HBO has set a July 11, 2011 premiere date for the documentary film Love Crimes of Kabul. The documentary examines the prisoners held at Badam Bagh Women’s Prison in Kabul, Afghanistan where half of the 125 people held were there for “crimes like drug smuggling, murder and attempted suicide bombing.” The rest were imprisoned for “moral crimes that include running away from home, adultery and premarital sex.”
From the press release:
Nine years after the fall of the Taliban, in a society where seeds of change are sprouting, but strict moral and legal codes of Sharia Family Law still apply, Iranian-American filmmaker Tanaz Eshaghian (HBO’s Be Like Others) goes behind the walls of Badam Bagh to give voice to three of these women. Shining a light on the pressures and paradoxes Afghan females face today – and the dangerous consequences when they refuse to fit in – Love Crimes of Kabul debuts on Monday, July 11 (9:00-10:15 p.m. ET/PT), exclusively on HBO.
HBO Documentary Films presents another weekly series this summer, debuting a provocative new special every Monday through Aug. 15. Other July films include: Citizen U.S.A.: A 50 State Road Trip (July 4); Mann V. Ford (July 18); and There’s Something Wrong with Aunt Diane (July 25).
Granted unprecedented access to Badam Bagh Women’s Prison and Kabul Men’s Prison, as well as several Afghan courtrooms, Tanaz Eshaghian weathered dangerous and unpredictable prison conditions to craft intimate profiles of three subjects imprisoned and awaiting trial for alleged sexual transgressions, as well as their families and prison guards. If convicted, each could face up to 20 years in jail, although the sentence could be greatly reduced if the men in question agree to marry them, which is considered the only morally acceptable outcome.
Some of the young women’s modern ideas about attraction and relationships conflict with more traditional Afghan ways. They giddily describe their boyfriends as having desirable attributes (good looks, intelligence, etc.), yet marriage in Afghanistan is traditionally a set of financial agreements and transactions between families or tribes. Since marriage is the only way to avoid prolonged jail time, much pre-trial time is spent negotiating terms of marriage between their otherwise reluctant families.
Kareema, 20, is a tenacious and fearless Hazara whose striking beauty belies a strong survival streak. When her boyfriend Firuz got her pregnant and refused to marry her, Kareema voluntarily confessed their behavior to authorities, knowing her only hope of avoiding ruin as an unwed mother was to leverage conservative laws to her advantage. By getting Firuz as well as herself imprisoned, she has more chance of securing him as a husband, as marriage is his only chance of release. If he won’t comply, she faces years behind bars.

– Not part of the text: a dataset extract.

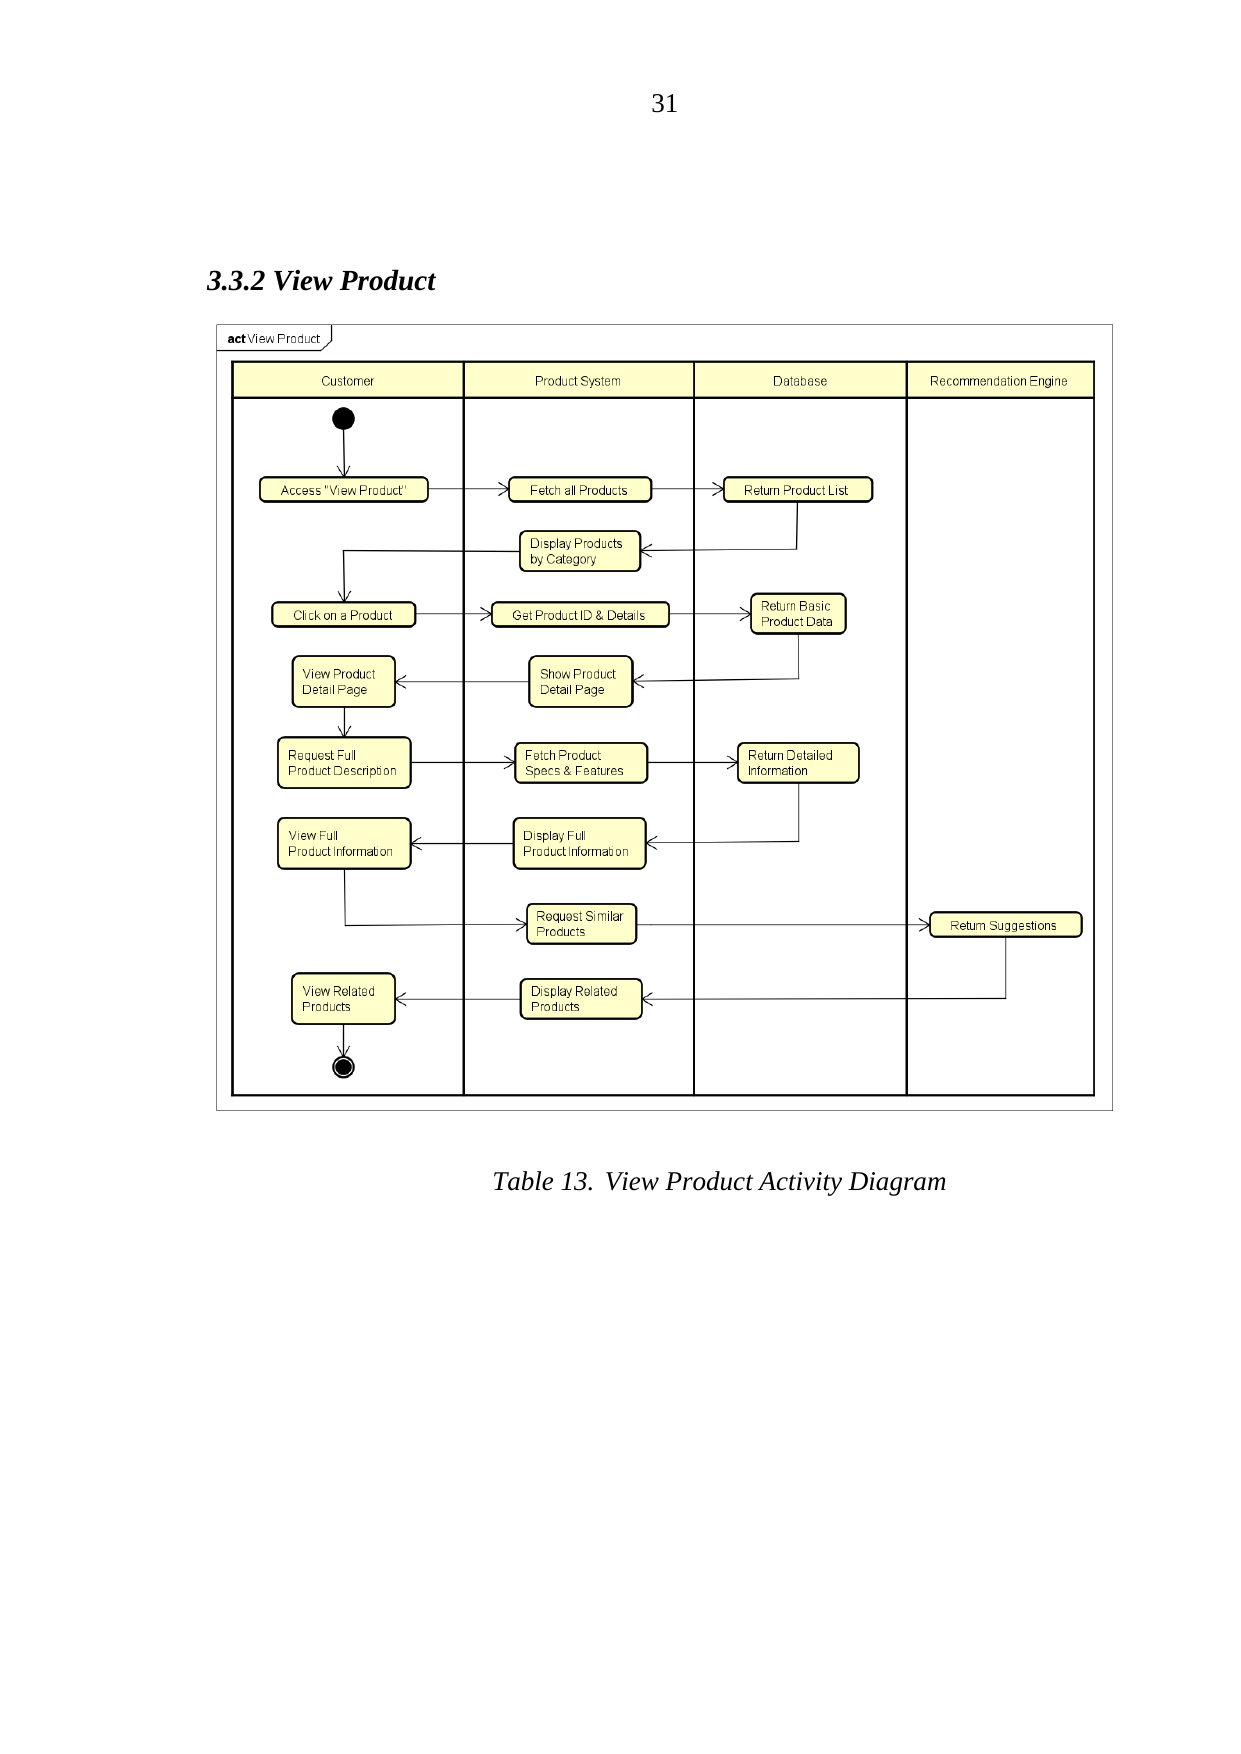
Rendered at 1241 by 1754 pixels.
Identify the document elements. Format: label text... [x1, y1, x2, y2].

picture [206, 315, 1123, 1121]
subtitle View Product [207, 263, 1122, 297]
text View Product Activity Diagram [319, 1121, 1122, 1196]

Aleema, 22, a fiercely independent woman with a quick temper and acid tongue, ran away from an abusive home and took refuge with a stranger named Zia. When Zia tried to sell Aleema to an undercover cop, both women were arrested. Forced to share a trial, they’re now involved in a bitter power struggle. Zia demands Aleema marry her son as retribution for getting her locked up. Aleema knows Zia could never afford the dowry of a virgin bride, and only wants her because a “shamed” woman like Aleema will be the ultimate cheap deal.
Sabereh, 18, is a wide-eyed, innocent young woman who was turned in by her father, who found her in a closet with a 17-year-old boy. Though her virginity is proven intact by court doctors, accusations against Sabereh build in intensity, and it is obvious that her boyfriend’s resistance to marriage will consign her to the cruelest fate.
A female guard at the Badam Bagh Women’s Prison in Kabul observes disdainfully that the prison is full “because these days women are given too much freedom.” The reality of women’s rights in the country is much different. With courtship, marriage and sex strictly controlled by an ideology of honor, a young girl can be arrested and jailed simply for falling in love, or running away from home, both of which are seen as akin to adultery.
Though transgression can bring ruin to an entire family, and both men and women can be arrested, women are seen as particular threats to the fabric of society, and must be punished if they stray. As a social worker explains to Aleema, “A bad husband is better than no husband…None of this would have happened if you had a husband and a nice home.”
Love Crimes of Kabul concludes as the three subjects receive Afghan justice for their “crimes,” along with explanations for the rulings. Asked what will happen if people in Afghanistan are allowed to act on their desires, one judge replies, “Society’s order will be ruined.”
“I often look to tell stories about what it is like to live in the Middle East,” explains Tanaz Eshaghian. “I feel it is important for Western audiences to understand the logic that governs these societies as they make decisions.”
Love Crimes of Kabul is produced and directed by Tanaz Eshaghian; co-produced by Christoph Jörg; music by Florencia Di Concilio; edited by Jay Freund. For HBO: supervising producer, Sara Bernstein; executive producer, Sheila Nevins.